Do you have the skew grinding attachment for your Wolverine? They should be available on your side of the pond. 

An example here. http://www.leevalley.com/en/wood/page.a ... at=1,43072

Pete


----------



## shad3925 (27 Oct 2013)

Inspector":1j04iw6v said:


> Do you have the skew grinding attachment for your Wolverine? They should be available on your side of the pond.
> 
> An example here. http://www.leevalley.com/en/wood/page.a ... at=1,43072
> 
> Pete



Hi Pete
No, I have the Wolverine + the Vari-grind attachment, there appear to be conflicting reviews on whether the Skew attachment is useful.
Do you use one?
Reg


----------



## Inspector (27 Oct 2013)

Yes. You just have to be careful to present the tool to the grinder so that it cuts across the centre of the tool so you don't skew the skew's edge. :wink: Not very difficult to do and the jig doesn't care if the skew is of conventional bar stock, oval or even round. 

Pete


----------



## shad3925 (27 Oct 2013)

Inspector":2t7u2ro2 said:


> Yes.
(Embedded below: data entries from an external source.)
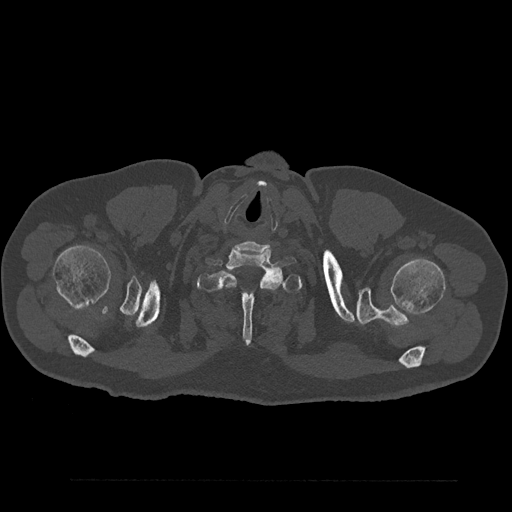
CT including the spine, one axial slice; position 768 of 797 along the scan axis; reconstruction kernel Br40s/3; 120 kVp; bone window (W 1800 / L 400 HU); 0.5 mm slice thickness; 512 × 512 image matrix, field of view 430 × 430 mm. Patient: male, 61 years. From the clinical record (not read from this slice): primary cancer: prostate.
Structures marked on this image (semi-automatically segmented with operator editing):
- T1 vertebra: bounding box (x1, y1, x2, y2) in pixels: (197, 261, 302, 345)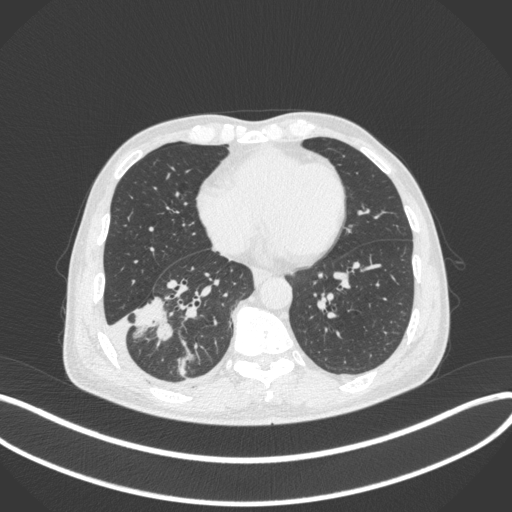
Chest CT, one axial slice. Slice 141 of 385 in the series (ordered by position). 120 kVp. Lung window (W 1500 / L -600 HU). 1 mm slice thickness. 512 × 512 image matrix, field of view 400 × 400 mm. Patient: male, 64 years. Case-level facts recorded for this patient, not image findings: clinical TNM (as recorded): T3 N0 M0; histopathological grade: G2-3.
Structures marked on this image (bounding box drawn by a radiologist):
- lung tumour (recorded histology: adenocarcinoma): bounding box (x1, y1, x2, y2) in pixels: (133, 291, 178, 349)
You just have to be careful to present the tool to the grinder so that it cuts across the centre of the tool so you don't skew the skew's edge. :wink: Not very difficult to do and the jig doesn't care if the skew is of conventional bar stock, oval or even round.
> 
> Pete


Thanks Pete


----------



## KimG (28 Oct 2013)

Yes, treat the skew the same as if it were a flat section skew, keep the thickest section of the oval in the vertical (that is what Chas' V slot does) and just grind the cutting edge straight, you don't grind a separate shape for the oval, the whole thing is ground exactly the same as a square section tool, the difficulty being to prevent the tool from rolling on the oval, which, again, is what Chas' little jig helps to prevent.


----------



## shad3925 (28 Oct 2013)

KimG":1w1ru3ri said:


> Yes, treat the skew the same as if it were a flat section skew, keep the thickest section of the oval in the vertical (that is what Chas' V slot does) and just grind the cutting edge straight, you don't grind a separate shape for the oval, the whole thing is ground exactly the same as a square section tool, the difficulty being to prevent the tool from rolling on the oval, which, again, is what Chas' little jig helps to prevent.


Thanks Kim
Jig making tomorrow.
Had a look at your blog and your various woodturning's, absolutely superb.
Reg


----------